Set `X402_FACILITATOR_URL`, `CDP_API_KEY_ID`, and `CDP_API_KEY_SECRET` (from [CDP Developer Portal](https://portal.cdp.coinbase.com)) in the backend configuration.
## How it works
The recipe supports two payment paths per wallet type, plus the gas sponsorship options above.
**Embedded wallet (browser signs)**
* **Openfort policy (gasless):** User signs a USDC `transfer()`. Openfort's paymaster sponsors gas. Client sends `X-Transaction-Hash` to `/api/protected-content`. Server calls `verifyOnChainPayment`.

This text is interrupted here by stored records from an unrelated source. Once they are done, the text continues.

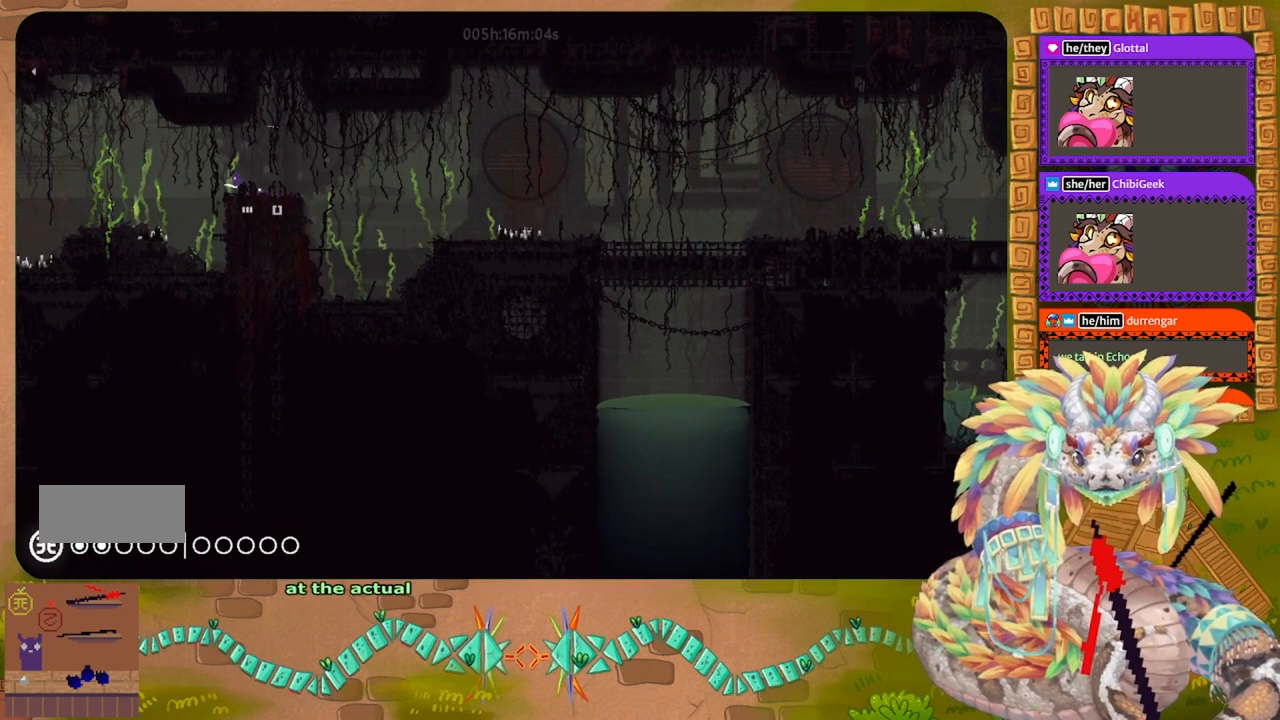
{"keys": ["j", "left"], "events": []}
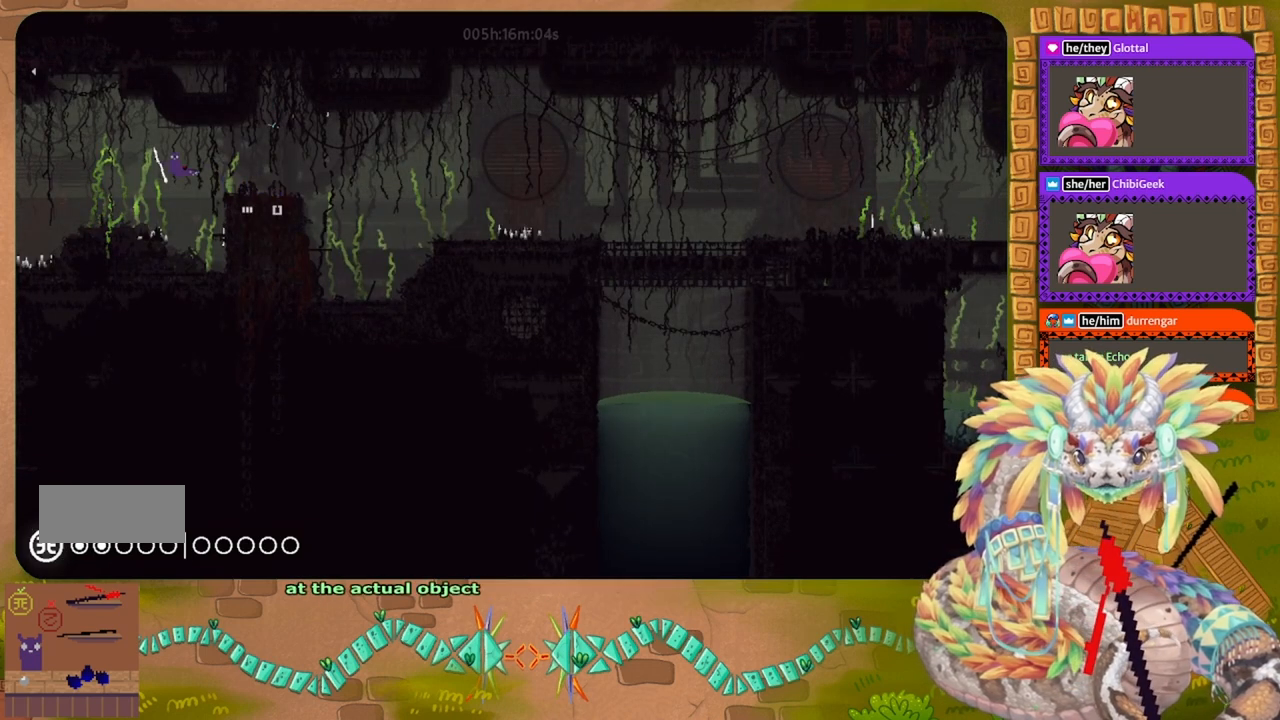
{"keys": ["left"], "events": [[33, "j", "up"]]}
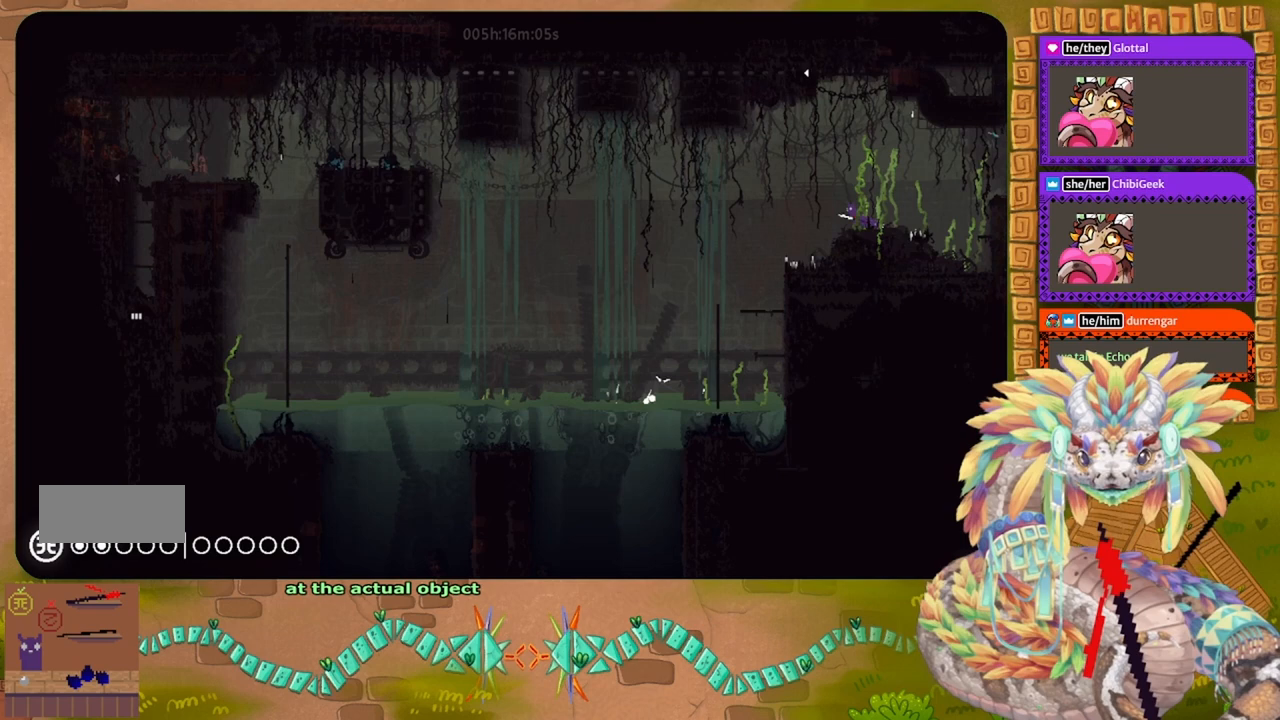
{"keys": [], "events": [[267, "left", "up"]]}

* **Facilitator (gasless):** User signs EIP-712 `TransferWithAuthorization` off-chain. Client sends `PAYMENT-SIGNATURE` header. Server calls `verifyWithFacilitator` + `settleWithFacilitator`.

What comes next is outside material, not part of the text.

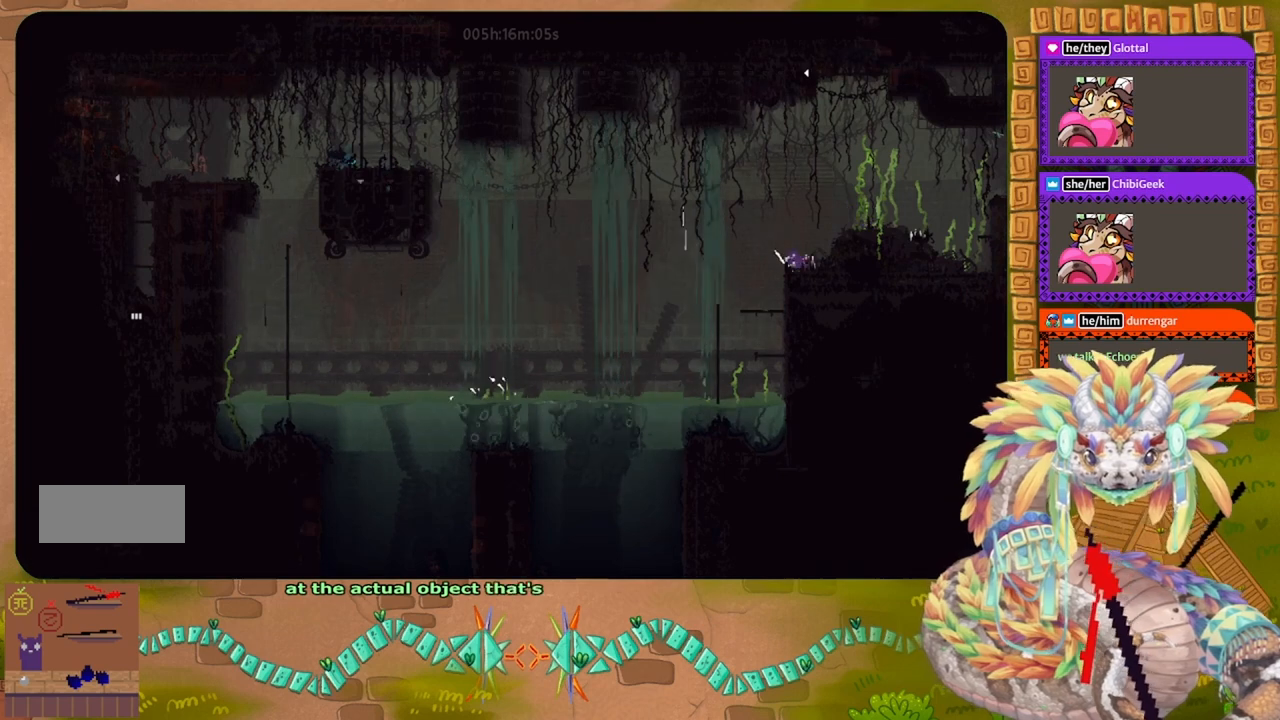
{"keys": ["left", "up"], "events": [[133, "left", "down"], [433, "up", "down"]]}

**Backend wallet (server signs)**
* **Openfort policy (gasless):** Client calls `/api/backend-wallet/test-payment?gasMode=openfort-policy`. Server creates a transaction intent via `submitTransferWithAuthorizationGasless` and returns the settlement result directly.
* **Facilitator (gasless):** Client calls `/api/backend-wallet/test-payment?gasMode=facilitator`. Server returns `paymentHeader`. Client sends it to `/api/protected-content`. Server calls `verifyWithFacilitator` + `settleWithFacilitator`.
Both wallet types share the same `/api/protected-content` endpoint and payment verification logic where applicable.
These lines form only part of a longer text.